What if all our human emotions are just infections? It probably doesn't matter

Velma Bolyard said...

ordinary, and profound. beautifully written.

barbindell said...

thoughtful...beautiful

Hilary said...

Many years ago, my black and white cat, named Stanley, disappeared. It was the middle of winter, and I searched and searched for him. What I didn't know, was that he had befriended the little old lady just up the road, who was sick with cancer. He stayed with her for 3 months, until she died.
Then he came home.
So glad your boy is home. Maybe keep him in at night?
Nah, probably not his thing.

Saskia said...

beautiful (thank you)

Kari R said...

Your story touched my heart in so many ways. Your pictures made me cry. I had a "Mikey", his name was Patches but I called him Roo (short for Patcheroo). He was the funniest, silliest, loveyist cat ever. Orange tabby, just like yours. A storm came up, wind blowing, rain pouring. I ran around the yard trying to find him and his sister, Lilly. No Roo, but Lilly happily went in the barn for shelter. An hour passed, no Roo. Calling, calling and calling for him. I believe the wind and rain had him confused. He unsuccessfully crossed the road. Tears poured down my face with the rain as I picked him up and carried him home...back by the barn to his final resting place. I miss his silly self everyday. My heart broke for Miss Lilly. That was about a month ago. Miss Lilly was a quiet girl, standoff-ish, never meowed. She is now my lover cat, meows all the time. I walk out the door, she comes running to me. (Thankfully she is deathly afraid of the road). We got each other through a rough month. She is an outdoor cat, but I put her in the barn at night...I can't bear the thought of something happening to her.
Enjoy every moment with Mikey. I would give anything to watch Roo dig in the snow, climb the trees, terrorize the birds, purr so loud you can hear him from 10 feet away, sleep in my arms and protect his sister. I think Roo and Mikey share the same spirit.

Susan said...

Kari, I'm so sorry about your Patcheroo.
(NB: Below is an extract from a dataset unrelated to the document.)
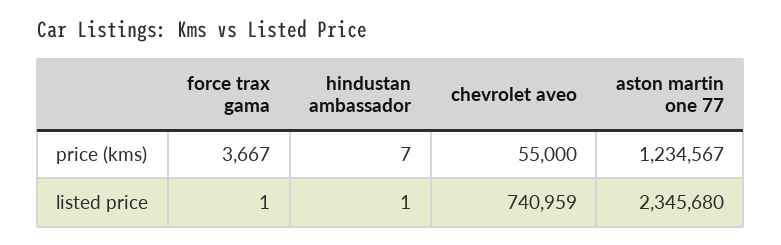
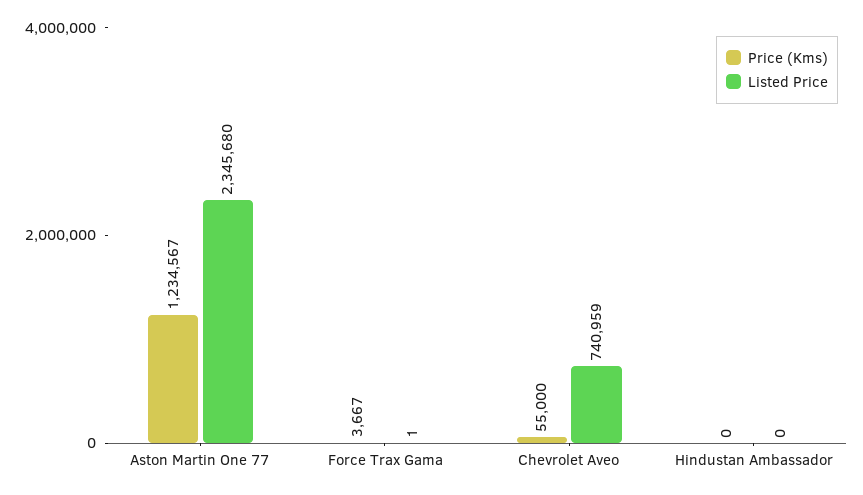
price (kms), hindustan ambassador: 7 -> 0
listed price, hindustan ambassador: 1 -> 0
We know our animals so well, and there is such an empty place when they're gone.
Susan

Karen Barbé said...

Well Mikey, you did give your mom a good scare, didn't you?
So glad this had a happy ending, Susan <3

Susan said...

Karen, Maybe, maybe not. Since he came home he has spent a lot of his days trying to fight with a stray cat. I think he was away at fight camp! He had boy-cat surgery when he was still a young cat, and I hoped he wouldn't want to fight. Sigh.

MODERN COUNTRY said...

I enjoyed this story so much, beautifully written.
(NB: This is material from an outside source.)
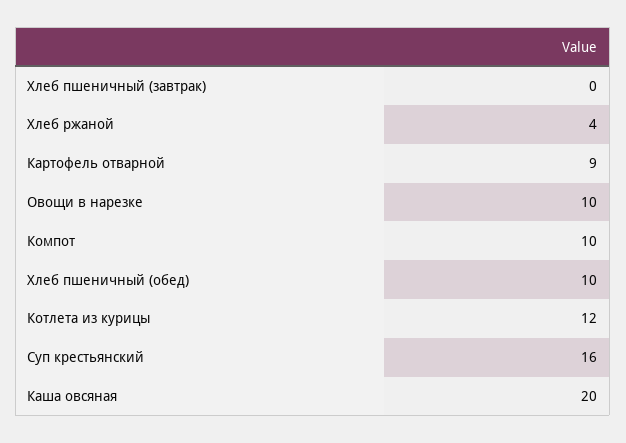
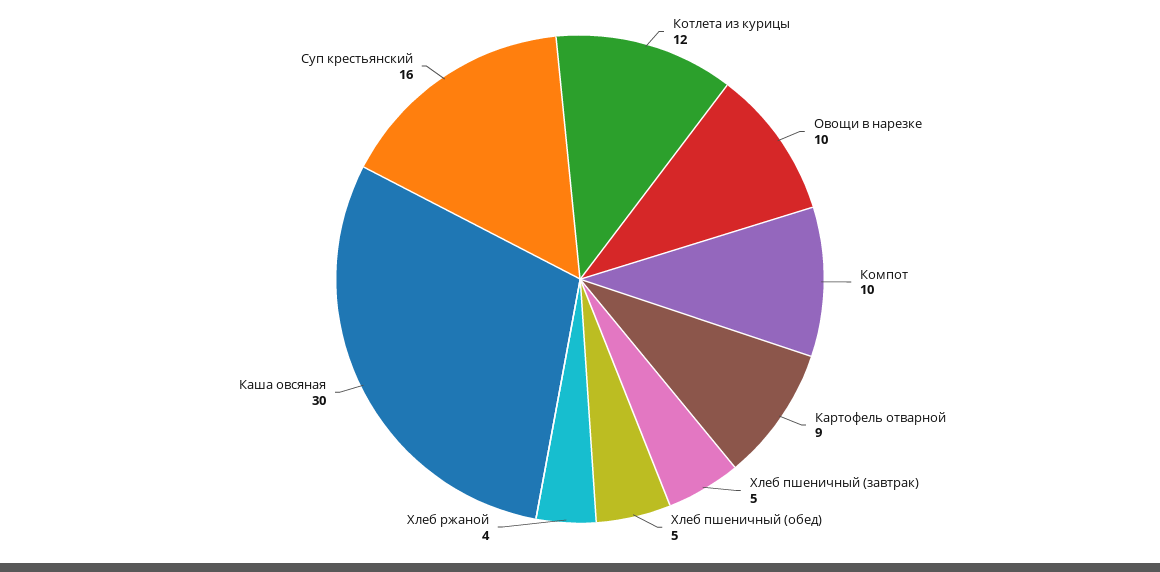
Хлеб пшеничный (завтрак): 0 -> 5
Хлеб пшеничный (обед): 10 -> 5
Каша овсяная: 20 -> 30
Oh joy, I am so glad your best cat came home !! The cats, I love them so very much, I have two, mummy and a very cheeky one. I have a favorite too, but never make an obvious difference when they are both there.

Susan said...

Modern Country, thank you for reading! I loved Mikey best because I thought I'd never have him back again. He was suddenly the most precious, only one I wanted. Once he was safely home again, I began noticing all his faults again.